--- begin The input ---

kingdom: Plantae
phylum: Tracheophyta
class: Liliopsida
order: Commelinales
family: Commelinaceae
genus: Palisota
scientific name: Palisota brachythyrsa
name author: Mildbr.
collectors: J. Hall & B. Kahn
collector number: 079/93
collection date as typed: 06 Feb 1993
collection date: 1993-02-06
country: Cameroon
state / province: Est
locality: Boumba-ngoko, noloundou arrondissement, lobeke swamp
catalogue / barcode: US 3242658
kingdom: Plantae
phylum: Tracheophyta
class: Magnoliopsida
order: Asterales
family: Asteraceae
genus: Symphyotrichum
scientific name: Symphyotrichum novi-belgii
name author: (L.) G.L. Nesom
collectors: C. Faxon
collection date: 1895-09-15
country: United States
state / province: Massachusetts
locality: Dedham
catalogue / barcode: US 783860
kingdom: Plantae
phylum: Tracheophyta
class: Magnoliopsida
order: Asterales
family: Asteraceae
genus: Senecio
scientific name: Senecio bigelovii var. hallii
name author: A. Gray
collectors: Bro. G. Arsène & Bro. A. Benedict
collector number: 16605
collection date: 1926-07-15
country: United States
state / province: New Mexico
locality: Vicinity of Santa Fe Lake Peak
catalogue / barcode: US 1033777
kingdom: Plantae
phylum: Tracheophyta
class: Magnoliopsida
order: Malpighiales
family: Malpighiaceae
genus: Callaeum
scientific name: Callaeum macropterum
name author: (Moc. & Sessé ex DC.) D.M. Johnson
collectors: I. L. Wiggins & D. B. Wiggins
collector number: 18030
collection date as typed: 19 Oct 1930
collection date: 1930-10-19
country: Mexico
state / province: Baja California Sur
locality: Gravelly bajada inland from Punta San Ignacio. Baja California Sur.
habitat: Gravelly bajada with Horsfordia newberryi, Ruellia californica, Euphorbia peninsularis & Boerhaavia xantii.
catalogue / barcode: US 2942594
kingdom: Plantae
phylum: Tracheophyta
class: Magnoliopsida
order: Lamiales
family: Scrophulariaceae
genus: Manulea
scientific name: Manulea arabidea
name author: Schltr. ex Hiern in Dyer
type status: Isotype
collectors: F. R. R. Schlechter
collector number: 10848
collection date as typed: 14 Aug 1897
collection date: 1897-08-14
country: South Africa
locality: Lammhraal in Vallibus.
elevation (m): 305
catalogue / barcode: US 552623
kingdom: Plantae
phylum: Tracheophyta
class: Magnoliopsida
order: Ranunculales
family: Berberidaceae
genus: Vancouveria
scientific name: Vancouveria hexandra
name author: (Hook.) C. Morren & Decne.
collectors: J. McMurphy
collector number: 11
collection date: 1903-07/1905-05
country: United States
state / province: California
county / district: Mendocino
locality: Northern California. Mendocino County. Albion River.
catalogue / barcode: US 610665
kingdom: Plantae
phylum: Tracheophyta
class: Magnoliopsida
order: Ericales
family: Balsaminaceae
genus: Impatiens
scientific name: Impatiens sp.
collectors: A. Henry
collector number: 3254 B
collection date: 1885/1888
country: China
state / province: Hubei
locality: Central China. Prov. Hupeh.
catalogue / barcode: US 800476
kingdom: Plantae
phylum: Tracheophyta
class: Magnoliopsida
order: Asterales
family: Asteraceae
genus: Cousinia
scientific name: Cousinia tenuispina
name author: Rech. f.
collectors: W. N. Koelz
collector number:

--- end The input ---

**Exercise details:** Give all the rows again with "locality" renamed to "site" wherever it appears, leaving everything else unchanged.

**Result for this exercise:**
kingdom: Plantae
phylum: Tracheophyta
class: Liliopsida
order: Commelinales
family: Commelinaceae
genus: Palisota
scientific name: Palisota brachythyrsa
name author: Mildbr.
collectors: J. Hall & B. Kahn
collector number: 079/93
collection date as typed: 06 Feb 1993
collection date: 1993-02-06
country: Cameroon
state / province: Est
site: Boumba-ngoko, noloundou arrondissement, lobeke swamp
catalogue / barcode: US 3242658
kingdom: Plantae
phylum: Tracheophyta
class: Magnoliopsida
order: Asterales
family: Asteraceae
genus: Symphyotrichum
scientific name: Symphyotrichum novi-belgii
name author: (L.) G.L. Nesom
collectors: C. Faxon
collection date: 1895-09-15
country: United States
state / province: Massachusetts
site: Dedham
catalogue / barcode: US 783860
kingdom: Plantae
phylum: Tracheophyta
class: Magnoliopsida
order: Asterales
family: Asteraceae
genus: Senecio
scientific name: Senecio bigelovii var. hallii
name author: A. Gray
collectors: Bro. G. Arsène & Bro. A. Benedict
collector number: 16605
collection date: 1926-07-15
country: United States
state / province: New Mexico
site: Vicinity of Santa Fe Lake Peak
catalogue / barcode: US 1033777
kingdom: Plantae
phylum: Tracheophyta
class: Magnoliopsida
order: Malpighiales
family: Malpighiaceae
genus: Callaeum
scientific name: Callaeum macropterum
name author: (Moc. & Sessé ex DC.) D.M. Johnson
collectors: I. L. Wiggins & D. B. Wiggins
collector number: 18030
collection date as typed: 19 Oct 1930
collection date: 1930-10-19
country: Mexico
state / province: Baja California Sur
site: Gravelly bajada inland from Punta San Ignacio. Baja California Sur.
habitat: Gravelly bajada with Horsfordia newberryi, Ruellia californica, Euphorbia peninsularis & Boerhaavia xantii.
catalogue / barcode: US 2942594
kingdom: Plantae
phylum: Tracheophyta
class: Magnoliopsida
order: Lamiales
family: Scrophulariaceae
genus: Manulea
scientific name: Manulea arabidea
name author: Schltr. ex Hiern in Dyer
type status: Isotype
collectors: F. R. R. Schlechter
collector number: 10848
collection date as typed: 14 Aug 1897
collection date: 1897-08-14
country: South Africa
site: Lammhraal in Vallibus.
elevation (m): 305
catalogue / barcode: US 552623
kingdom: Plantae
phylum: Tracheophyta
class: Magnoliopsida
order: Ranunculales
family: Berberidaceae
genus: Vancouveria
scientific name: Vancouveria hexandra
name author: (Hook.) C. Morren & Decne.
collectors: J. McMurphy
collector number: 11
collection date: 1903-07/1905-05
country: United States
state / province: California
county / district: Mendocino
site: Northern California. Mendocino County. Albion River.
catalogue / barcode: US 610665
kingdom: Plantae
phylum: Tracheophyta
class: Magnoliopsida
order: Ericales
family: Balsaminaceae
genus: Impatiens
scientific name: Impatiens sp.
collectors: A. Henry
collector number: 3254 B
collection date: 1885/1888
country: China
state / province: Hubei
site: Central China. Prov. Hupeh.
catalogue / barcode: US 800476
kingdom: Plantae
phylum: Tracheophyta
class: Magnoliopsida
order: Asterales
family: Asteraceae
genus: Cousinia
scientific name: Cousinia tenuispina
name author: Rech. f.
collectors: W. N. Koelz
collector number:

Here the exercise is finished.